In July, the National Archives and Records Administration (NARA)—the agency charged with maintaining records produced by the federal government—published a request made by Immigrations and Customs Enforcement (ICE) to begin destroying detainee records, including those related to in-custody deaths, sexual assault, and the use of solitary confinement. The request has been preliminarily approved.
The petition to destroy records comes at a time when ICE has been tasked with increasing its enforcement operations, widening its apprehension net to include groups of previously protected people, even those benefiting from Deferred Action for Childhood Arrivals (DACA), a program that was rescinded on September 5. Unless Congress passes some version of the Dream Act, DACA recipients will see their protection begin to expire next March. ICE petitioned to begin destroying some types of records as quickly as three years after they are created, 20 years for others.
Some ICE records, however, will be maintained by NARA in perpetuity. Laurence Brewer, chief records officer for the US government, explained to me in an e-mail that federal records are kept permanently for one of three possible reasons: They document (1) the rights of citizens, (2) the actions of federal officials essential to understanding and evaluating federal actions, or (3) “the national experience.” Examples of documents that NARA will permanently keep are ICE’s Internal Affairs Significant Misconduct Investigative Case Files and the Department of Homeland Security’s Civil Rights and Civil Liberties annual report.
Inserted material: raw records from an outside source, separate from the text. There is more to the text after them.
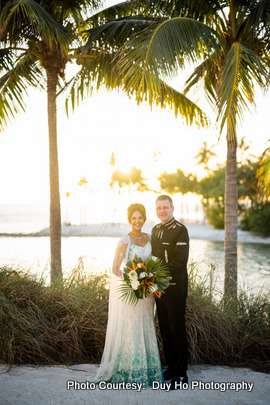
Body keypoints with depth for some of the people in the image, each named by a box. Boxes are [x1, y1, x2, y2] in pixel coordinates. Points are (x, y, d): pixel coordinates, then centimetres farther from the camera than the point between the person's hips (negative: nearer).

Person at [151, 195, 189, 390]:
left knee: (177, 329, -1)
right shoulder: (156, 230, 13)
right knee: (164, 328, 13)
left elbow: (180, 260, -17)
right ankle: (171, 367, 26)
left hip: (175, 287, -7)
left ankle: (181, 373, 9)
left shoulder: (180, 230, -11)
Immigration advocates worry that ICE’s request, made public at a time of expanding operations (the original request, which went through multiple revisions, was made in 2015), is a further turn towards obfuscation for the notoriously opaque agency. Royce Bernstein Murray, policy director of the American Immigration Council, argues that ICE’s power is already set to increase dramatically: According to the Los Angeles Times, a January memo from Trump’s “immigration policy experts” proposed raising the so-called “bed quota,” a congressional mandate that currently requires ICE to keep at least 34,000 inmates in ICE custody at all times (in practice that number has at points risen to over 40,000) to as high as 80,000 per day; the Trump administration has given the agency free rein to pursue increased levels of enforcement; and Trump himself has decided to end the DACA program that shielded 800,000 young people from deportation. Altogether, as Murray points out, we are seeing ever more people being rounded up, held in detention, and deported.